EXERCISE INSTRUCTIONS: Reproduce the data exactly and drop any pictures it holds.

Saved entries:

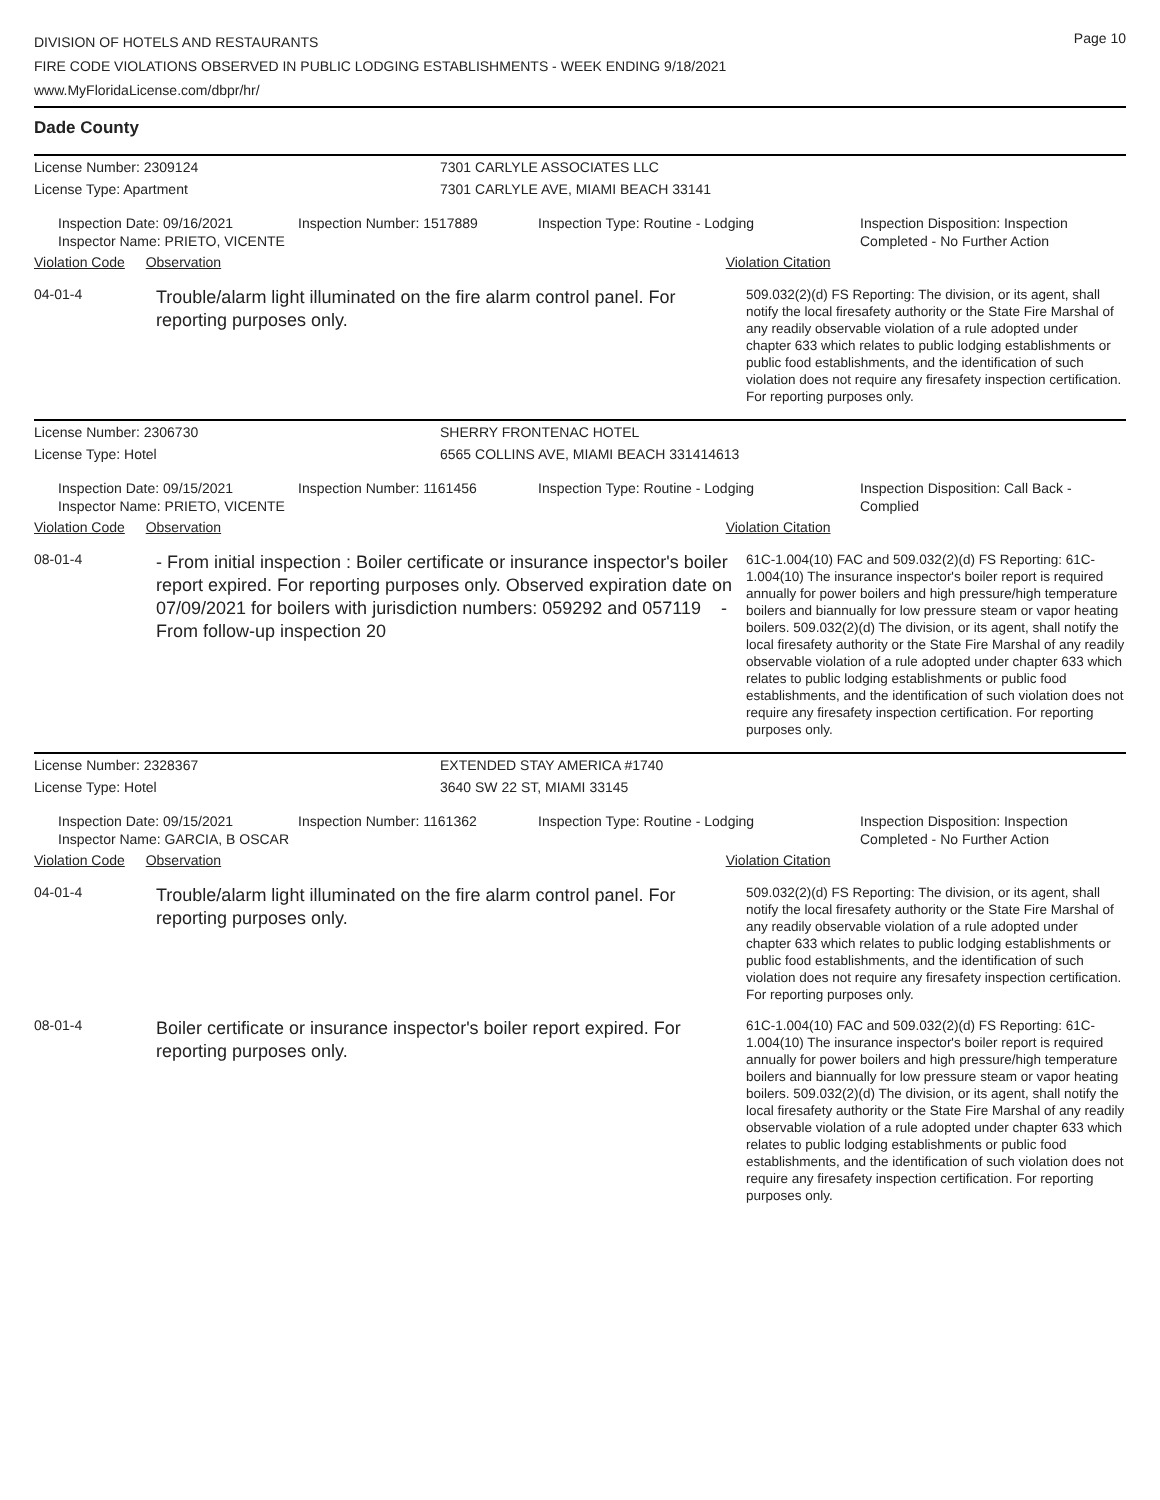DIVISION OF HOTELS AND RESTAURANTS
FIRE CODE VIOLATIONS OBSERVED IN PUBLIC LODGING ESTABLISHMENTS - WEEK ENDING 9/18/2021
www.MyFloridaLicense.com/dbpr/hr/
Page 10
Dade County
License Number: 2309124 7301 CARLYLE ASSOCIATES LLC
License Type: Apartment 7301 CARLYLE AVE, MIAMI BEACH 33141
Inspection Date: 09/16/2021
Inspector Name: PRIETO, VICENTE
Inspection Number: 1517889 Inspection Type: Routine - Lodging Inspection Disposition: Inspection Completed - No Further Action
Violation Code Observation Violation Citation
04-01-4
Trouble/alarm light illuminated on the fire alarm control panel. For reporting purposes only.
509.032(2)(d) FS Reporting: The division, or its agent, shall notify the local firesafety authority or the State Fire Marshal of any readily observable violation of a rule adopted under chapter 633 which relates to public lodging establishments or public food establishments, and the identification of such violation does not require any firesafety inspection certification. For reporting purposes only.
License Number: 2306730 SHERRY FRONTENAC HOTEL
License Type: Hotel 6565 COLLINS AVE, MIAMI BEACH 331414613
Inspection Date: 09/15/2021
Inspector Name: PRIETO, VICENTE
Inspection Number: 1161456 Inspection Type: Routine - Lodging Inspection Disposition: Call Back - Complied
Violation Code Observation Violation Citation
08-01-4
- From initial inspection : Boiler certificate or insurance inspector's boiler report expired. For reporting purposes only. Observed expiration date on 07/09/2021 for boilers with jurisdiction numbers: 059292 and 057119 - From follow-up inspection 20
61C-1.004(10) FAC and 509.032(2)(d) FS Reporting: 61C-1.004(10) The insurance inspector's boiler report is required annually for power boilers and high pressure/high temperature boilers and biannually for low pressure steam or vapor heating boilers. 509.032(2)(d) The division, or its agent, shall notify the local firesafety authority or the State Fire Marshal of any readily observable violation of a rule adopted under chapter 633 which relates to public lodging establishments or public food establishments, and the identification of such violation does not require any firesafety inspection certification. For reporting purposes only.
License Number: 2328367 EXTENDED STAY AMERICA #1740
License Type: Hotel 3640 SW 22 ST, MIAMI 33145
Inspection Date: 09/15/2021
Inspector Name: GARCIA, B OSCAR
Inspection Number: 1161362 Inspection Type: Routine - Lodging Inspection Disposition: Inspection Completed - No Further Action
Violation Code Observation Violation Citation
04-01-4
Trouble/alarm light illuminated on the fire alarm control panel. For reporting purposes only.
509.032(2)(d) FS Reporting: The division, or its agent, shall notify the local firesafety authority or the State Fire Marshal of any readily observable violation of a rule adopted under chapter 633 which relates to public lodging establishments or public food establishments, and the identification of such violation does not require any firesafety inspection certification. For reporting purposes only.
08-01-4
Boiler certificate or insurance inspector's boiler report expired. For reporting purposes only.
61C-1.004(10) FAC and 509.032(2)(d) FS Reporting: 61C-1.004(10) The insurance inspector's boiler report is required annually for power boilers and high pressure/high temperature boilers and biannually for low pressure steam or vapor heating boilers. 509.032(2)(d) The division, or its agent, shall notify the local firesafety authority or the State Fire Marshal of any readily observable violation of a rule adopted under chapter 633 which relates to public lodging establishments or public food establishments, and the identification of such violation does not require any firesafety inspection certification. For reporting purposes only.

REPLY:
DIVISION OF HOTELS AND RESTAURANTS
FIRE CODE VIOLATIONS OBSERVED IN PUBLIC LODGING ESTABLISHMENTS - WEEK ENDING 9/18/2021
www.MyFloridaLicense.com/dbpr/hr/
Page 10
Dade County
License Number: 2309124 7301 CARLYLE ASSOCIATES LLC
License Type: Apartment 7301 CARLYLE AVE, MIAMI BEACH 33141
Inspection Date: 09/16/2021
Inspector Name: PRIETO, VICENTE
Inspection Number: 1517889 Inspection Type: Routine - Lodging Inspection Disposition: Inspection Completed - No Further Action
Violation Code Observation Violation Citation
04-01-4
Trouble/alarm light illuminated on the fire alarm control panel. For reporting purposes only.
509.032(2)(d) FS Reporting: The division, or its agent, shall notify the local firesafety authority or the State Fire Marshal of any readily observable violation of a rule adopted under chapter 633 which relates to public lodging establishments or public food establishments, and the identification of such violation does not require any firesafety inspection certification. For reporting purposes only.
License Number: 2306730 SHERRY FRONTENAC HOTEL
License Type: Hotel 6565 COLLINS AVE, MIAMI BEACH 331414613
Inspection Date: 09/15/2021
Inspector Name: PRIETO, VICENTE
Inspection Number: 1161456 Inspection Type: Routine - Lodging Inspection Disposition: Call Back - Complied
Violation Code Observation Violation Citation
08-01-4
- From initial inspection : Boiler certificate or insurance inspector's boiler report expired. For reporting purposes only. Observed expiration date on 07/09/2021 for boilers with jurisdiction numbers: 059292 and 057119 - From follow-up inspection 20
61C-1.004(10) FAC and 509.032(2)(d) FS Reporting: 61C-1.004(10) The insurance inspector's boiler report is required annually for power boilers and high pressure/high temperature boilers and biannually for low pressure steam or vapor heating boilers. 509.032(2)(d) The division, or its agent, shall notify the local firesafety authority or the State Fire Marshal of any readily observable violation of a rule adopted under chapter 633 which relates to public lodging establishments or public food establishments, and the identification of such violation does not require any firesafety inspection certification. For reporting purposes only.
License Number: 2328367 EXTENDED STAY AMERICA #1740
License Type: Hotel 3640 SW 22 ST, MIAMI 33145
Inspection Date: 09/15/2021
Inspector Name: GARCIA, B OSCAR
Inspection Number: 1161362 Inspection Type: Routine - Lodging Inspection Disposition: Inspection Completed - No Further Action
Violation Code Observation Violation Citation
04-01-4
Trouble/alarm light illuminated on the fire alarm control panel. For reporting purposes only.
509.032(2)(d) FS Reporting: The division, or its agent, shall notify the local firesafety authority or the State Fire Marshal of any readily observable violation of a rule adopted under chapter 633 which relates to public lodging establishments or public food establishments, and the identification of such violation does not require any firesafety inspection certification. For reporting purposes only.
08-01-4
Boiler certificate or insurance inspector's boiler report expired. For reporting purposes only.
61C-1.004(10) FAC and 509.032(2)(d) FS Reporting: 61C-1.004(10) The insurance inspector's boiler report is required annually for power boilers and high pressure/high temperature boilers and biannually for low pressure steam or vapor heating boilers. 509.032(2)(d) The division, or its agent, shall notify the local firesafety authority or the State Fire Marshal of any readily observable violation of a rule adopted under chapter 633 which relates to public lodging establishments or public food establishments, and the identification of such violation does not require any firesafety inspection certification. For reporting purposes only.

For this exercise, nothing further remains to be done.